In one 45-minute briefing early in his tenure, Mnuchin seemed uninterested in the topics, said the former executive, who asked not to be identified for fear of retaliation in his current job. But Mnuchin perked up when the discussion moved off the agenda, and to a change in rules for alimony.
“He was like, ‘What? The alimony rules? Talk to me,’” the source recalled. “I was not prepared because I didn’t think it was important, but we spent 25 minutes talking about changes to alimony rules.”

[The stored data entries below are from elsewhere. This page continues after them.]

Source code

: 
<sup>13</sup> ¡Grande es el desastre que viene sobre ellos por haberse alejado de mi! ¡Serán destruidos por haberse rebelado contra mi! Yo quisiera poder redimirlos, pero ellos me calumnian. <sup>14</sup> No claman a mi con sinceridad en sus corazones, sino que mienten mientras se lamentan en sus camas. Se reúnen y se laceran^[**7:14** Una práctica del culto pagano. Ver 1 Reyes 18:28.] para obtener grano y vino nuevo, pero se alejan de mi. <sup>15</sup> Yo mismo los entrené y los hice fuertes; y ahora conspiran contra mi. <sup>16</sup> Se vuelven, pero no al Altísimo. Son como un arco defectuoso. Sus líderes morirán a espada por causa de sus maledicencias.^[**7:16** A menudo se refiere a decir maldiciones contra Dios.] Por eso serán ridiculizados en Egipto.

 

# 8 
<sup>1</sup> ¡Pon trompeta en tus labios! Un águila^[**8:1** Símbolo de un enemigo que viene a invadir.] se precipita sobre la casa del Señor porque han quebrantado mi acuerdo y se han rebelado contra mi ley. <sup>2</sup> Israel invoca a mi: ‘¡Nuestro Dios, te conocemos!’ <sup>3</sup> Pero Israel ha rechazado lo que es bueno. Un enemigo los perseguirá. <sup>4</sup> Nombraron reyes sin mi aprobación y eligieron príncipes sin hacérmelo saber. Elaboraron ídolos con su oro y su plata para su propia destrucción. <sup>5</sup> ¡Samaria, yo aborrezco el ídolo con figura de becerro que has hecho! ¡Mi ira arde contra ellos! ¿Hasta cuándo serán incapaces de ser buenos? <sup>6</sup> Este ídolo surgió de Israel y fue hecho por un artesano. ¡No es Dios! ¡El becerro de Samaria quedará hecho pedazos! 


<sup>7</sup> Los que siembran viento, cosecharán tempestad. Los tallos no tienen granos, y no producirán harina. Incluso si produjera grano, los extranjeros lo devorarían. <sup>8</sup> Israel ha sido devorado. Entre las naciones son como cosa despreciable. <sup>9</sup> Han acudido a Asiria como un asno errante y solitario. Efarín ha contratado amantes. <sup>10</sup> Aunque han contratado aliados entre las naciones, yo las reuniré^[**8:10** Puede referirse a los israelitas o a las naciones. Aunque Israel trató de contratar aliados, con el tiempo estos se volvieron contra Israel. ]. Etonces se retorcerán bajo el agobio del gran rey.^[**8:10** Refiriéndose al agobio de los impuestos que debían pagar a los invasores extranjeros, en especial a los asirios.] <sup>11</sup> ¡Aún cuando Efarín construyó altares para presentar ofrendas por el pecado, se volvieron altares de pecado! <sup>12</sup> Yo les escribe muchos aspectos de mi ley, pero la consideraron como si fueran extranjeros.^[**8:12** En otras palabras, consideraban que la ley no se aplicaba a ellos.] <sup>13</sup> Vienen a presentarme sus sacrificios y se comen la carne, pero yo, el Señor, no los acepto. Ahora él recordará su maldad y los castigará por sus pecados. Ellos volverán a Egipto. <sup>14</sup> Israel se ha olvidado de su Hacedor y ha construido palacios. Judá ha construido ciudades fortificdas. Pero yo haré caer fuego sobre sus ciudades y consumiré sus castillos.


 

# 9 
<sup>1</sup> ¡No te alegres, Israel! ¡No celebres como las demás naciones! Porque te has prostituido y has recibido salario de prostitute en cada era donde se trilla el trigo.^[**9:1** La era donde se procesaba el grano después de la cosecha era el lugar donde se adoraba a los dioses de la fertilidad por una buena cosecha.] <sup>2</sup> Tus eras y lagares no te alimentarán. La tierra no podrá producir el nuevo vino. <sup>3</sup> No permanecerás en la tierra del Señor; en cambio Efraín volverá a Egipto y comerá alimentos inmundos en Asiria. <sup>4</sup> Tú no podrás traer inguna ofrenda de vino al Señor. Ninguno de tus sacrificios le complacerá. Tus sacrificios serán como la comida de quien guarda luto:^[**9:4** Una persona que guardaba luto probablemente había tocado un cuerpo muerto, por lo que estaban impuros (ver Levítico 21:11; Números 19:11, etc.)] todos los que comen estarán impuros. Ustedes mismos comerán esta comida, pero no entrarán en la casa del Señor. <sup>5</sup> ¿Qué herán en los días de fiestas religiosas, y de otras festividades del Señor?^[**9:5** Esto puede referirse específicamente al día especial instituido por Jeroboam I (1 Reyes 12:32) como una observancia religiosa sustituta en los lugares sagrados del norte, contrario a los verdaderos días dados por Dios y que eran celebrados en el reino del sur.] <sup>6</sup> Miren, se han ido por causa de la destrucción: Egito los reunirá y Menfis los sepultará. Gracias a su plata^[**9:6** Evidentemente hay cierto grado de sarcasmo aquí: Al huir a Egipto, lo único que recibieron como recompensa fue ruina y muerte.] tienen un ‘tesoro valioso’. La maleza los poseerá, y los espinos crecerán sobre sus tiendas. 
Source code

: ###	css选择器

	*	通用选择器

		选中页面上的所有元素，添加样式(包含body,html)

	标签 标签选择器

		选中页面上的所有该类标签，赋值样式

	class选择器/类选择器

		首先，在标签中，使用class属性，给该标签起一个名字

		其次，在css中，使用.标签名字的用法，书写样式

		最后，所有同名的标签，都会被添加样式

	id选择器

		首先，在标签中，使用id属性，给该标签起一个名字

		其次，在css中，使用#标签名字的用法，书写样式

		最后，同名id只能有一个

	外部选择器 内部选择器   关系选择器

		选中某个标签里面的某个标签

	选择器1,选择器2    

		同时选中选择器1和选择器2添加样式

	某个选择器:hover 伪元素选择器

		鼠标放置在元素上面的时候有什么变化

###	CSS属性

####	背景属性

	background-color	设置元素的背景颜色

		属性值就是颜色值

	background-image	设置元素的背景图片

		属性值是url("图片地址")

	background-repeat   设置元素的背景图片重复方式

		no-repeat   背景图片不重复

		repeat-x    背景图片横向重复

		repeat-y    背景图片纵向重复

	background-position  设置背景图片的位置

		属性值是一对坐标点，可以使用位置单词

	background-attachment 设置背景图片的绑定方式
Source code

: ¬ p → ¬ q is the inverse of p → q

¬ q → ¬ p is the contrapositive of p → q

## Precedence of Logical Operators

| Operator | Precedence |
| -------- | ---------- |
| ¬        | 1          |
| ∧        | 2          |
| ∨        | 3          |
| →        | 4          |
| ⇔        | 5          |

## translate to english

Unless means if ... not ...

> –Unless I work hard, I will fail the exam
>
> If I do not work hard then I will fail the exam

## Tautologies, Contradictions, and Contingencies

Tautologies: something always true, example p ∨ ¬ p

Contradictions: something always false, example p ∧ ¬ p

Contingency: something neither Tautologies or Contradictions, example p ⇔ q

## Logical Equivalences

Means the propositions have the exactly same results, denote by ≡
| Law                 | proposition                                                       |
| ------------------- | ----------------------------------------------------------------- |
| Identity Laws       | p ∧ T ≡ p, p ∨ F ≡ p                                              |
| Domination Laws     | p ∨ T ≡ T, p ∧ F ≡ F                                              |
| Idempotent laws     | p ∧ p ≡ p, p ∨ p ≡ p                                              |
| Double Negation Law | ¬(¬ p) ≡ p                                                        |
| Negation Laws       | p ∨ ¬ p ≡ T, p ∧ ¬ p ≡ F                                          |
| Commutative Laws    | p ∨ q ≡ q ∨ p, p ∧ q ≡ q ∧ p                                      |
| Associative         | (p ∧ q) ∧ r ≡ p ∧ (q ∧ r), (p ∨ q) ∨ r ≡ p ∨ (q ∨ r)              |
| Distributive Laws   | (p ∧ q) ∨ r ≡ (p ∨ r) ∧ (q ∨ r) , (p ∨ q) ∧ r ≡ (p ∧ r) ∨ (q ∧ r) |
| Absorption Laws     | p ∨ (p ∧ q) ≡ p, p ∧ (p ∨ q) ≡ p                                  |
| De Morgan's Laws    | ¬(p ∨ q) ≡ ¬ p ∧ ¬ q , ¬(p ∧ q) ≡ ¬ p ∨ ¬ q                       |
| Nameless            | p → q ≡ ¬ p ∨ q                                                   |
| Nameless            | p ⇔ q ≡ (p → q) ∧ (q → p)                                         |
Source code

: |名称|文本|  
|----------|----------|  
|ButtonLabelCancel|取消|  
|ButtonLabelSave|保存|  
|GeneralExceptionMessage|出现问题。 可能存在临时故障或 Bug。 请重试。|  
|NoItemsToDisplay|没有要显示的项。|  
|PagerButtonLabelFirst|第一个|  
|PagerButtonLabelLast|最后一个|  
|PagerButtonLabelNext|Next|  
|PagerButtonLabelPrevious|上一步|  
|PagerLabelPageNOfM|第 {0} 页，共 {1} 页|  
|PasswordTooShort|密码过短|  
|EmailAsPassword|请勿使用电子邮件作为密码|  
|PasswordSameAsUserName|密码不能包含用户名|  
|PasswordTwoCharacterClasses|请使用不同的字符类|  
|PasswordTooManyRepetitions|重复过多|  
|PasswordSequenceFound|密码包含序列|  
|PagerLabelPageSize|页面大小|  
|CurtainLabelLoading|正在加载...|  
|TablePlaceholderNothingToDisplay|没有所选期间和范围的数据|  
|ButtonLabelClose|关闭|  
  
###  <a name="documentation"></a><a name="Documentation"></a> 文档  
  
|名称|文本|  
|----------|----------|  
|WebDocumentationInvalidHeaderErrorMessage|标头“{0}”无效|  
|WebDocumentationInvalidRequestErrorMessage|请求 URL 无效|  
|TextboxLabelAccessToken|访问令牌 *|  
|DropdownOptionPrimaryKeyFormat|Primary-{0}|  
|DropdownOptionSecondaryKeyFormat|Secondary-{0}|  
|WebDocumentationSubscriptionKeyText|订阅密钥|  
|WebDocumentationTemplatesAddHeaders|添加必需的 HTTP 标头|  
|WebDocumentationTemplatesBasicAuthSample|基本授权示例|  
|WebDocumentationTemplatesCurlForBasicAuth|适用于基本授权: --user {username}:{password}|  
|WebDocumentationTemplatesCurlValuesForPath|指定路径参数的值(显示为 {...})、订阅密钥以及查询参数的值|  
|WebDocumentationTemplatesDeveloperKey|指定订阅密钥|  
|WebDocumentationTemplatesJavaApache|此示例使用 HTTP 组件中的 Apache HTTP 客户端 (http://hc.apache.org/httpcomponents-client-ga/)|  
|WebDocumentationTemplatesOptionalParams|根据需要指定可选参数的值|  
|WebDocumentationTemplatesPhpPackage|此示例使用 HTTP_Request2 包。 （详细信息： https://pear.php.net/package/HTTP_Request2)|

Mnuchin also was fascinated with cash — as in, when was he going to sign the bills the Treasury Department distributes nationwide?
“The thing that he frequently asked about is: ‘When are we going to sign the money?’” the former executive said. “He was giddy, giddy about that.”
But that wasn’t the “craziest thing,” the source said. When Trump suggested Americans file their taxes on a postcard, Mnuchin suggested the IRS should require taxpayers to write their cell phone numbers and email addresses on the card.
“He said, ‘Everybody else uses email and phones and texting. Why should the IRS not interact that way?’” the former executive said. “The IRS people were like, ‘Well, because we already have so much fraud. You don’t want people to think that the IRS is really texting them or sending them an email.’”
‘Both sides’
Mnuchin’s first big responsibility as treasury secretary was pushing through Trump’s tax bill, which was a windfall for corporations and wealthy people. Mnuchin began selling it as a break for middle-income families that wouldn’t add to the national debt.
“The objective of the president is that rich people don’t get tax cuts,” Mnuchin said Oct. 1, 2017, on This Week with George Stephanopoulos.
“But the tax cuts that went to anyone lower down on the income distribution tables were much smaller and all expire in a few years,” the former Treasury executive said. “I think it was important for them politically to have the cover of saying, ‘Look, we did something for people down the chain,’ but that was never what was important.”
There’s something else to know about Mnuchin. In the summer of 2017, the year he was confirmed as secretary, a rally was held in Charlottesville, Virginia, by neo-Nazis.
Young, mostly white men, wearing polo shirts and khaki pants, carried tiki torches and chanted, “Jews will not replace us.” The next day, they marched carrying Confederate flags and brandished swastikas. That day a protestor was killed.
Afterward, Trump pinned the blame on “both sides.” He spoke at Trump Tower, in front of a marble wall and an American flag. Mnuchin, a Jew, was standing at his side.
The fact that Mnuchin supported Trump, who was seemingly supporting neo-Nazis, did not go over well. Alumni from Yale and Mnuchin’s high school sent letters calling on him to resign.
Instead, Mnuchin issued a statement defending the president. “I don’t believe the allegations against the president are accurate,” he wrote, noting he was Jewish.
Many found Mnuchin’s explanation confounding. That may be because Mnuchin can’t be pinned down, categorized. He is more of a chameleon. He’s always going to change depending on the moment and the transaction. In the case of Charlottesville, Mnuchin supported the views of his boss, Donald Trump.
Mnuchin has taken a similar stance on the tax law, adopting Trump’s repeated claims that the cuts greatly benefited middle-income families even though most reputable studies show otherwise.
About a year after the tax bill passed, Mnuchin sat down for an interview with Kai Rysdall, the host of the public radio show Marketplace. Rysdall asked Mnuchin what it was about Trump’s economic approach that made him want to work for the man.
“I operated banks that went under during the financial crisis,” Mnuchin replied. “I saw how important banks are to local communities. I felt an obligation to try to do things that would help people and help the economy, and particularly the middle class. And I think we’re very proud of these accomplishments.”